USDA’s May World Agricultural Supply and Demand Estimates report is ordinarily a benchmark forecast of the new crop balance sheet. This report had the same bearish implication for both the ‘19/’20 and ‘20/’21 marketing years.
As in the April WASDE, USDA again whittled down its cotton demand category estimates to account for the likely massive disruption of the retail apparel and home furnishings markets by the global pandemic. World consumption saw another large month-over-month cut in the May WASDE, while USDA trimmed U.S. cotton mill use by 200,000 bales. While U.S. exports weren’t adjusted in May, they were slashed 1.5 million bales previously in April.
Between the recessionary impact and the physical sheltering of consumers, we should see a drop in consumption of cotton products. Some of the early evidence of this disruption was an incredible 79% month-over-month drop in U.S. retail apparel store sales in April.
With old and new crop production projected at healthy levels, the result of these adjustments are very high ending stocks. The old and new crop projections of U.S. carry-out are 7.1 and 7.7 million bales, respectively. Those are historically and theoretically price weakening levels of ending stocks.

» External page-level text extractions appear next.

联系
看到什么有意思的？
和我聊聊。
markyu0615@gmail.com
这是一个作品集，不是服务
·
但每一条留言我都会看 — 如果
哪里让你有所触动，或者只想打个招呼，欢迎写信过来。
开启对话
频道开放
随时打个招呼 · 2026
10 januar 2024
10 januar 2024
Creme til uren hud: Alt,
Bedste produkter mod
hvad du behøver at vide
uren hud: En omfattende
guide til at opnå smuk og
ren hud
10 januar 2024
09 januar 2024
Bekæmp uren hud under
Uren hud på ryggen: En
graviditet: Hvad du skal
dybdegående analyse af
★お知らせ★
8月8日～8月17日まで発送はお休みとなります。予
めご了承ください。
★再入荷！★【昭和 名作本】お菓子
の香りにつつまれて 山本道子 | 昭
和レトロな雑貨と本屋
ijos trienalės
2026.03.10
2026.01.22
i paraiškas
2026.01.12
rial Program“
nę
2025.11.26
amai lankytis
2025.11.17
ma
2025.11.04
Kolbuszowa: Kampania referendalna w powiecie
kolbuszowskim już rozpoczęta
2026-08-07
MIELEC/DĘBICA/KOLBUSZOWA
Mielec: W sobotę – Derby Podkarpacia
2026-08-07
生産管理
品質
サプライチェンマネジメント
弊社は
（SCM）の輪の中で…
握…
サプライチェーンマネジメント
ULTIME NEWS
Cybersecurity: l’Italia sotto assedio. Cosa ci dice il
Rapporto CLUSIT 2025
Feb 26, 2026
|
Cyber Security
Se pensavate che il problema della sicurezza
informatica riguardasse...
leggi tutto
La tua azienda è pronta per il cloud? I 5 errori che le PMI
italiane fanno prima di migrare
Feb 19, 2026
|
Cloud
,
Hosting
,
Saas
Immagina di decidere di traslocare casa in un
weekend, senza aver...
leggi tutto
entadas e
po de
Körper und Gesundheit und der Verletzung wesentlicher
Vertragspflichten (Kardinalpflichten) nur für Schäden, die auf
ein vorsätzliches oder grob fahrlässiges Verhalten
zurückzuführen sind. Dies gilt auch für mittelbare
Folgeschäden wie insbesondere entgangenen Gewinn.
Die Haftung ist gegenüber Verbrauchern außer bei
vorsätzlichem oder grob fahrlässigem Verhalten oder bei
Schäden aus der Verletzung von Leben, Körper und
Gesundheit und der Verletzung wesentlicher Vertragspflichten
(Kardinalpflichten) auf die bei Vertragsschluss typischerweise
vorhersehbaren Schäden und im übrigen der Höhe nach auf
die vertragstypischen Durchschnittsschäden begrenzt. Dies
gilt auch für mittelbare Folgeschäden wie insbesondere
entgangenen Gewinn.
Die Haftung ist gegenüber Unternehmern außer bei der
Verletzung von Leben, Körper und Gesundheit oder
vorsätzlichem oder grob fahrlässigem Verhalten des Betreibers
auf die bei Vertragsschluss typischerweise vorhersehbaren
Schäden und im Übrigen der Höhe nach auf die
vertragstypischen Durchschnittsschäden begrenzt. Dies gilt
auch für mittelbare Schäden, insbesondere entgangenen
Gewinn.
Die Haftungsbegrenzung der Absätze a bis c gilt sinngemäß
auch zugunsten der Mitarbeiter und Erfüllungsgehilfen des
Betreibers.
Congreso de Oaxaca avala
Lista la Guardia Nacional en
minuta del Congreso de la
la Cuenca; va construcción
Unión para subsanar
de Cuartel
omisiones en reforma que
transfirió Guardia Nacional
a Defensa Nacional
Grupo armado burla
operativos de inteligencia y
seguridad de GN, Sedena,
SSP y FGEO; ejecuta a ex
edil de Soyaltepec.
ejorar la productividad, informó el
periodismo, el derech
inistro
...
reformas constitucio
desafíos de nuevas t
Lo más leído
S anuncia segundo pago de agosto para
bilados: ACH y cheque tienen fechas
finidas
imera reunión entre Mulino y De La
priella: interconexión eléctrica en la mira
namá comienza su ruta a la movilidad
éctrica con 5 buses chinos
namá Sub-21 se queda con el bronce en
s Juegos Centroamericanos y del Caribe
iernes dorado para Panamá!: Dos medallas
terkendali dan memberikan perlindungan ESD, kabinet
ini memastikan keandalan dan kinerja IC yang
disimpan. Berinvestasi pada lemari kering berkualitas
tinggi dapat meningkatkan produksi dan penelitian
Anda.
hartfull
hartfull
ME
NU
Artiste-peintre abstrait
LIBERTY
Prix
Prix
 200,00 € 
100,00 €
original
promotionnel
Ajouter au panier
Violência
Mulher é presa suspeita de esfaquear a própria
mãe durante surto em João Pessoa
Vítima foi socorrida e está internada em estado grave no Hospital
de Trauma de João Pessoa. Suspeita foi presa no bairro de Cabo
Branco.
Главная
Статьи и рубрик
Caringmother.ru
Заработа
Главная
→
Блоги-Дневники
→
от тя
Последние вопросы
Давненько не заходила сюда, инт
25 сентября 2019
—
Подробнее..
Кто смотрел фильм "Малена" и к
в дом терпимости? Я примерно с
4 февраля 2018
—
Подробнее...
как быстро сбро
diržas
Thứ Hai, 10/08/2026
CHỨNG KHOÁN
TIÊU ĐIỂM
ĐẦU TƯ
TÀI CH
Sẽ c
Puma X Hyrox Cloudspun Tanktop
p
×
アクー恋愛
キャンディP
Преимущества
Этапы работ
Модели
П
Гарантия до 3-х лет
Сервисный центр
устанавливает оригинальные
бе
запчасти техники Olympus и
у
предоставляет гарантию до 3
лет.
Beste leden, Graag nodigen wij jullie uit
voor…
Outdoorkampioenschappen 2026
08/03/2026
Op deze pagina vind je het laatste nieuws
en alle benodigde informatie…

The old crop market has nevertheless seen some lift from artificial life support. As of this writing, the July’20 contract is trading above 58 cents per pound. The lack of selling may be related to the absence of short sellers due to inflationary fears about central bank stimulus policies. It also may be related to a lack of tenderable bales for delivery against the July’20 contract. If true, this may but be temporary relief.
After the July’20 contract goes off the board, Dec’20 will be left to its own bearish fundamentals. Short of a major crop failure, there will likely be too much cotton for the available demand. That poses a risk of Dec’20 retesting the lower 50s. The saving grace of this disaster is that LDP and seed cotton PLC payment rates should be increasing as prices slide.